Thursday 26 July 2012, 19:18 PM by

According to Mr. Patil, a Mumbai-based businessman, the long wait at toll booths is an add-on to the heavy Mumbai traffic. He owns a Toyota Fortuner and loves to glide his 3.0 litre diesel car across city streets. However, he feels that waiting at toll lines that seem almost unending is excruciating. Although he is not concerned about the money he has to pay at the toll plazas, the situation is quite different with many others. The odd-40-rupees-a-side burns a hole in the pocket of an average Mumbaikar. What's worse? They do not even know where the money is going. Coming to rescue the helpless commuters, Raj Thackeray, Maharashtra Navnirman Sena Chief, appeals to all Maharashtrians, “Do not pay toll taxes.” Even if this notion is short-lived, the feeling is beautiful.

The MNS Chief has asked people to stop paying toll taxes unless the government explains “where the money is going and for what purpose it is being used”. However, as all know, Thackeray is not a silent protester. Soon after his 'humble appeal' to the state's citizens, MNS party workers set out vandalising toll plazas in Navi Mumbai and on the outskirts of Mumbai. In his proposition, Thackeray is not making baseless accusations on the state government. His party had, in fact, surveyed several toll booths across different regions of the state and, as statistics suggest, tenures of these toll booths have long been over.

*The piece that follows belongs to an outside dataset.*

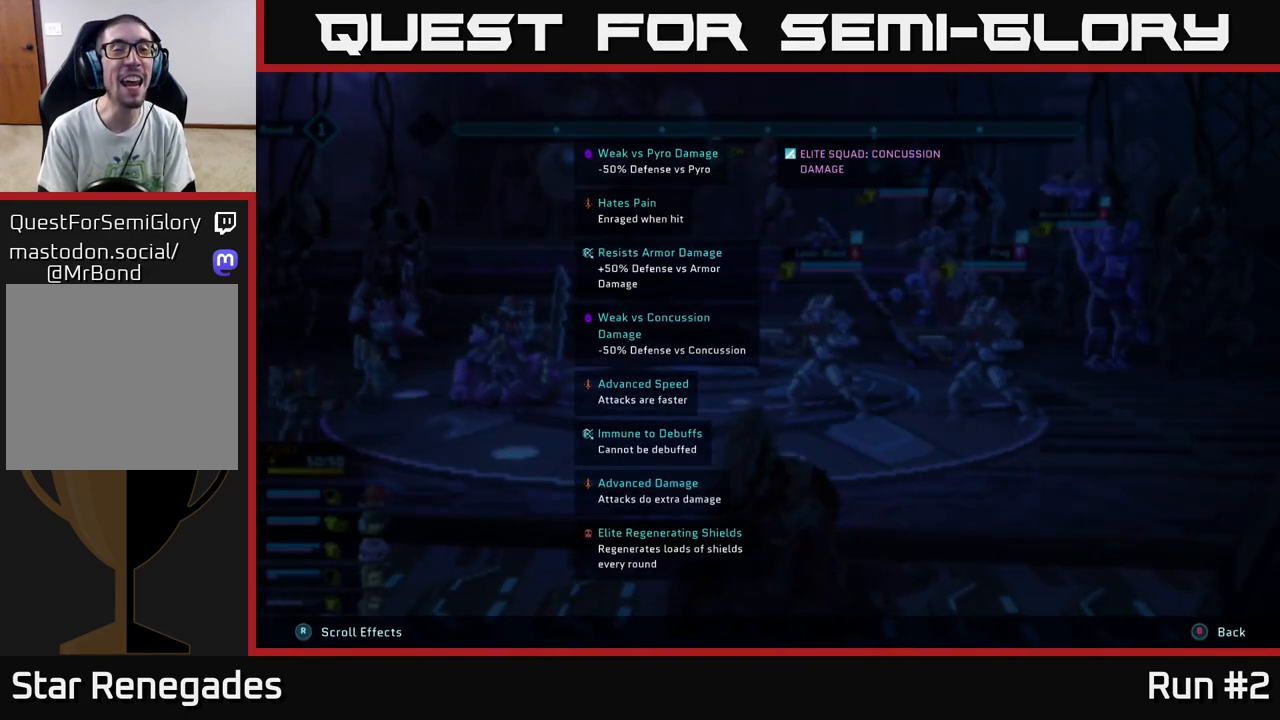
{"buttons": ["L2", "R2"], "left_stick": "center", "right_stick": "center", "events": []}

Thackeray points out that the contractors have been fudging the real figures of tax collections on tolls. This way, they have not only extended the tenure of the toll booths, but also revised the rates at various booths. In fact, collections from some toll booths went straight into the state government's funds. The MNS Chief said that the real practice should be to bring down the tax denominations slowly and then sooner or later do away with the taxes completely. He brought up the example of the famous Bandra-Worli sealink in Mumbai and quoted “The toll is collected with the promise that the roads would be maintained, but they are in a bad shape and in one year, the toll collections were used to pay salaries to teachers in government-run schools.”

Soon after, MNS activists were seen stationed at toll booths across the state that let vehicles pass the booths without paying the tax. The government was, however, prepared for agitation from MNS workers once Thackeray's statement went public. Policemen were deployed at various toll nakas and over 60 MNS workers were detained as they tried to stop collection proceedings in Mumbai. Situations were no different in Pune with around 40 preventive arrests made so far.

It is difficult to speculate whether the government and local contractors will make ends meet before it becomes a public outrage. With rising petrol prices and awful road conditions, the removal of toll tax might come as a sigh of relief for vehicle owners.